Western Nunavut town opts to dump alcohol restrictions

60.8 per cent vote to dissolve alcohol education committee

By JANE GEORGE

The results of a plebiscite held Oct. 22 in Kugluktuk mean that this western Nunavut community will no longer have an alcohol education committee and residents will only be subject to the general liquor laws of Nunavut. (FILE PHOTO)


The results of a plebiscite held Oct. 22 in Kugluktuk mean that this western Nunavut community will no longer have an alcohol education committee and residents will only be subject to the general liquor laws of Nunavut. (FILE PHOTO)

(Updated, 4 p.m.)

The residents of Kugluktuk voted Monday in favour of dumping their alcohol education committee, which had the power to refuse any request to bring alcohol into the community of about 1,500 people.

The results of the vote means there will be no restrictions on bringing liquor into Kugluktuk anymore, except for the general liquor laws that apply in Nunavut.

Elections Nunavut said at about 8:30 MT that 281 residents, or 60.8 per cent of those who voted in the plebiscite, said “yes” to abolishing the committee and that 181, or 39.2 per cent, said “no.”

The vote in favour of change was more than the 60 per cent required.

The voter turnout was 67 per cent, Elections Nunavut said.

The vote came 11 years after the 2007 plebiscite in Kugluktuk when residents decided to clamp down on the amount of alcohol flowing into their community by establishing the committee.

“The residents of Kugluktuk have spoken,” said George Hickes, Nunavut’s finance minister, said in a statement Oct. 23.

“In order to accommodate this plebiscite result, the Government of Nunavut will move forward with making the necessary regulatory changes in the near future,” he said.

Until those changes are made, the Kugluktuk Alcohol Education Committee is still responsible for the approval of liquor sales in the community, the statement said.

Residents had mixed feelings about voting out the alcohol education committee in this week’s plebiscite,

“I think it has done great for our community and has made a huge difference, but it has also not all has been good as you know bootlegging still continues and has gotten worse since the committee came into effect and brew also has gotten worse,” said a resident in a comment posted on the Kugluktuk Facebook news page.

A 34-signature petition submitted to the Nunavut government triggered the Oct. 22 plebiscite.

Under the alcohol education committee, residents had to ask the committee for approval to bring alcohol into Kugluktuk.
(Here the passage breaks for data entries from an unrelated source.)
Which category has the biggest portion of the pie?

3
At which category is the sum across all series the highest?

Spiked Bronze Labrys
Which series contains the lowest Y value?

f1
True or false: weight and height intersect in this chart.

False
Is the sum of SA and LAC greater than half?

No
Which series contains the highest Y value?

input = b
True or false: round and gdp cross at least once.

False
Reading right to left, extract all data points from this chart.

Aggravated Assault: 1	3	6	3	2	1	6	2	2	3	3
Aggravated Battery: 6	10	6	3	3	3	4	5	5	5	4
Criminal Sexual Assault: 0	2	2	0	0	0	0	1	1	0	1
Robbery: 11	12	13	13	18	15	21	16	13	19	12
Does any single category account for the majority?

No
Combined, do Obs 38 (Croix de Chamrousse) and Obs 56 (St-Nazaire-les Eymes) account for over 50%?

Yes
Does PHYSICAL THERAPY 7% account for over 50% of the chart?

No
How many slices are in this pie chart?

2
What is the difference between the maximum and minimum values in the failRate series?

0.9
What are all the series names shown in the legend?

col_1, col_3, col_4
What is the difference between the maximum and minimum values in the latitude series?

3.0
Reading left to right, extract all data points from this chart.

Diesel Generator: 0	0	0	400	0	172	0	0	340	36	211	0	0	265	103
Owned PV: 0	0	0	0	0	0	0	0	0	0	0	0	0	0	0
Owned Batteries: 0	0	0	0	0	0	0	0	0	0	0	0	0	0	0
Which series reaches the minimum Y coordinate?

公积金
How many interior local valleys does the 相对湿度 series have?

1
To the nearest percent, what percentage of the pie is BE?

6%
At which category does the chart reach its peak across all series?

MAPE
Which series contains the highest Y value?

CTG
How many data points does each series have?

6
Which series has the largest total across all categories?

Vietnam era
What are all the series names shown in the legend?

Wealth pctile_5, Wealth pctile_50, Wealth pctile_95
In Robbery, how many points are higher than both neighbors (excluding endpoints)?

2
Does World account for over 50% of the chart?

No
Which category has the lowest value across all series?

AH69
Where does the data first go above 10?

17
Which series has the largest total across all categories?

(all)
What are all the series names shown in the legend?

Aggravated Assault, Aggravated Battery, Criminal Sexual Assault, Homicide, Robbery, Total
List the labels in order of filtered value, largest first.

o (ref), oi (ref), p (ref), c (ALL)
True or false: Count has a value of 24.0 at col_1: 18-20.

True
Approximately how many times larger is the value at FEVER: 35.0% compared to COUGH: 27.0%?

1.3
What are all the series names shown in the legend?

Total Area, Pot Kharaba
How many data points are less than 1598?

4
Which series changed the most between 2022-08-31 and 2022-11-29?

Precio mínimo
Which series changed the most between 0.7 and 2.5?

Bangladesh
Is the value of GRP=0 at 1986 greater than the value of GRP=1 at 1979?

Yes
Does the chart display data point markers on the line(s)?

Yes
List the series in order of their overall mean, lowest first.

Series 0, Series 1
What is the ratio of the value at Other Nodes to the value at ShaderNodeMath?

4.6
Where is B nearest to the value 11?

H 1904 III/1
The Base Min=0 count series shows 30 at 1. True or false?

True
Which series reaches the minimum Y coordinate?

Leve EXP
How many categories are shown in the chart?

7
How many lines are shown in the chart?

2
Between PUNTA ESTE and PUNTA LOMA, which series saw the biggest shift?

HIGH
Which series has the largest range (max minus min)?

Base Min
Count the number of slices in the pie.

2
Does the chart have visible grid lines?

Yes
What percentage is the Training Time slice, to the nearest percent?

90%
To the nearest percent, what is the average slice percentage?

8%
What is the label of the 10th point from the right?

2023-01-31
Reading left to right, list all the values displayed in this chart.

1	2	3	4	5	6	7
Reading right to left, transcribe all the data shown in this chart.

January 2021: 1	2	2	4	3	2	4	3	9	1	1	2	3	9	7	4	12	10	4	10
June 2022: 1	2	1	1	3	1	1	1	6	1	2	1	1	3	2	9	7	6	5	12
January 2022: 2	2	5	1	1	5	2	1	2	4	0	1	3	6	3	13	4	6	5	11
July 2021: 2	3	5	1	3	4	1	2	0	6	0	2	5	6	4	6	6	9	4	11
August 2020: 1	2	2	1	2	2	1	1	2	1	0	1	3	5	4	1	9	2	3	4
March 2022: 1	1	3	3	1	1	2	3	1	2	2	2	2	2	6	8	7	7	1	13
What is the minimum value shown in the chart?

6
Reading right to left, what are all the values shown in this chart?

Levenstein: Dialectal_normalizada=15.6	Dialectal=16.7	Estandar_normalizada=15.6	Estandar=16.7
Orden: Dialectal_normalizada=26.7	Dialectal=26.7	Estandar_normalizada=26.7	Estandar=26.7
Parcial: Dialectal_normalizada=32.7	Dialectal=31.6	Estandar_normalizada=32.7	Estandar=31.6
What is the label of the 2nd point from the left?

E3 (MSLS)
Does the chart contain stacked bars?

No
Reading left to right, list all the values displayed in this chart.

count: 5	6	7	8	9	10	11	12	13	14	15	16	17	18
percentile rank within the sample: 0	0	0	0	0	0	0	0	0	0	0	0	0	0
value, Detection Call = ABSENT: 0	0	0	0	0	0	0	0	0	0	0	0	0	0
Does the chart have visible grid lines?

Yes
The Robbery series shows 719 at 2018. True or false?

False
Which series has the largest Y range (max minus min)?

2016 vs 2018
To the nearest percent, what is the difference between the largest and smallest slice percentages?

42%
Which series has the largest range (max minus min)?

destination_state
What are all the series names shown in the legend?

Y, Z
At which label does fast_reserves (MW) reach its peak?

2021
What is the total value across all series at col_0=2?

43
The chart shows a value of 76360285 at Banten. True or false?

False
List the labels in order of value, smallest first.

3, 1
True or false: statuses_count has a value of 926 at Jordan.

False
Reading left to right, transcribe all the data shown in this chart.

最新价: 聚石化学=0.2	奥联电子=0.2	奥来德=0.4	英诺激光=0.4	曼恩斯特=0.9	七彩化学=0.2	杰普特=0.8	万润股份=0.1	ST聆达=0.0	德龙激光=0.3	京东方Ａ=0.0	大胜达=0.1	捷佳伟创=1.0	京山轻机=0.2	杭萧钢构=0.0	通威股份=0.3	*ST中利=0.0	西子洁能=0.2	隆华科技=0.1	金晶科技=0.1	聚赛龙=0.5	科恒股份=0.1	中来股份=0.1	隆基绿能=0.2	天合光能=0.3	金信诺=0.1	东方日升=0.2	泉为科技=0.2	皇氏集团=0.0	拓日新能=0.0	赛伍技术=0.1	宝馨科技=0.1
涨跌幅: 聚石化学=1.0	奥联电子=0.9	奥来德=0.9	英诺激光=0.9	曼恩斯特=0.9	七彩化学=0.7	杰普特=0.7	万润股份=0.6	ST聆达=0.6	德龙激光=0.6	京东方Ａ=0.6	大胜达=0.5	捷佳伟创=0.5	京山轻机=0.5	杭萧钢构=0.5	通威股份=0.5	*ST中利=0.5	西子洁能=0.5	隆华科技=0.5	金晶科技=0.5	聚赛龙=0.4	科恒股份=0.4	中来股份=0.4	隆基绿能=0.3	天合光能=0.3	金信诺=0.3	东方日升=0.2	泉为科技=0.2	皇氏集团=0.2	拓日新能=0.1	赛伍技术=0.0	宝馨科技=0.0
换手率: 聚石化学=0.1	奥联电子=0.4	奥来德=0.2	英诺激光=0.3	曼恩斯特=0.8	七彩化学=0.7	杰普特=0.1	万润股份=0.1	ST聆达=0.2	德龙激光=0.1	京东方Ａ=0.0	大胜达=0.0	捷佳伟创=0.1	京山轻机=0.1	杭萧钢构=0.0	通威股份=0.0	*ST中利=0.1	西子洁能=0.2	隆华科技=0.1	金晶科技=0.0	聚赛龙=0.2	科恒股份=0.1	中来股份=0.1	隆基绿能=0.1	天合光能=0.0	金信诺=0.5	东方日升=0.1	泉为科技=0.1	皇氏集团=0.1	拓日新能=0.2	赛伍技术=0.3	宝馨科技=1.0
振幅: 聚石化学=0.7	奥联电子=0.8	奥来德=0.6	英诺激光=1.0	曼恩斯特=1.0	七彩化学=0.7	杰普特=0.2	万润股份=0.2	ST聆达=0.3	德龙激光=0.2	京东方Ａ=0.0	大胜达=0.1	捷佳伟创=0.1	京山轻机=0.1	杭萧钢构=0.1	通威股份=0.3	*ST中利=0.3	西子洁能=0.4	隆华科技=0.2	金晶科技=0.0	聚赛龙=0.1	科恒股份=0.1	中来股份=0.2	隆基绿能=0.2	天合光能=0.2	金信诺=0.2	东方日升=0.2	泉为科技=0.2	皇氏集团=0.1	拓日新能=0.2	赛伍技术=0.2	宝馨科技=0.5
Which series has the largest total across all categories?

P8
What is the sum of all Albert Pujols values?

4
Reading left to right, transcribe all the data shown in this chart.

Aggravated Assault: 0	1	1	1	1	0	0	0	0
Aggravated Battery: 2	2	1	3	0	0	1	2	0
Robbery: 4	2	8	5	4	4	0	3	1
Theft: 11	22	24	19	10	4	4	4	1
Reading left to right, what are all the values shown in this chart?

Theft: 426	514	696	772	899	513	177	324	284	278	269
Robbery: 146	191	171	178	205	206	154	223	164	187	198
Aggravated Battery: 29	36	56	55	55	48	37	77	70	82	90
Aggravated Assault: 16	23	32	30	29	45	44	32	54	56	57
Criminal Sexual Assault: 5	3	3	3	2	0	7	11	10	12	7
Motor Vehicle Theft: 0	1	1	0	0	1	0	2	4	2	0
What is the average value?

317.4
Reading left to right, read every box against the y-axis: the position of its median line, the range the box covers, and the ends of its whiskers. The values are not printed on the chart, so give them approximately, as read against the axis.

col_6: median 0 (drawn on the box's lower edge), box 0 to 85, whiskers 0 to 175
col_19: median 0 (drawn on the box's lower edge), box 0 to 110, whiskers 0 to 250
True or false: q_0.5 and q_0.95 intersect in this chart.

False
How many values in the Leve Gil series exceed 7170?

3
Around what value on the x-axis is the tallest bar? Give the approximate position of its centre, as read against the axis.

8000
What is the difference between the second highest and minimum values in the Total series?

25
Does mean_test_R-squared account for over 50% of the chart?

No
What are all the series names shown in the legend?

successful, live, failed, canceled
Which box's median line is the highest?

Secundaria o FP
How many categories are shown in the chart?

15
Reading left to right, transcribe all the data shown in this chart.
The committee was able place restrictions on how much alcohol individuals could purchase, or even refuse applications.

During the last liquor plebiscite in Kugluktuk in 2014, when there was a turnout of 65 per cent, the question was the same as the one in yesterday’s plebiscite.

But, of the 410 votes cast, 44 per cent voted “yes,” and 56 per cent for “no.”

In 2007, when a liquor plebiscite also took place, 234 Kugluktuk residents voted “yes” and 120 voted “no” to a question that asked them if they backed the establishment of an alcohol education committee.

About 65 per cent of those who cast ballots said “yes,” exceeding the 60-per-cent threshold needed to establish the committee.

Before that liquor plebiscite of 2007, when there were no limits on the amounts of alcohol that Kugluktuk residents could purchase, it wasn’t unusual to see drunken individuals stumbling down the streets and public yelling matches between intoxicated residents.

At the same time, the police were overwhelmed trying to keep the peace.

But, during the summer of 2007, three two-week bans on alcohol led to reductions in the rate of violent crime.

Earlier this year, Baker Lake also voted to eliminate its alcohol education committee.

Communities that still have alcohol education committees include Arctic Bay, Cape Dorset, Chesterfield Inlet, Clyde River, Hall Beach, Igloolik, Kimmirut, Pond Inlet, Qikiqtarjuaq, Repulse Bay, Resolute Bay and Whale Cove.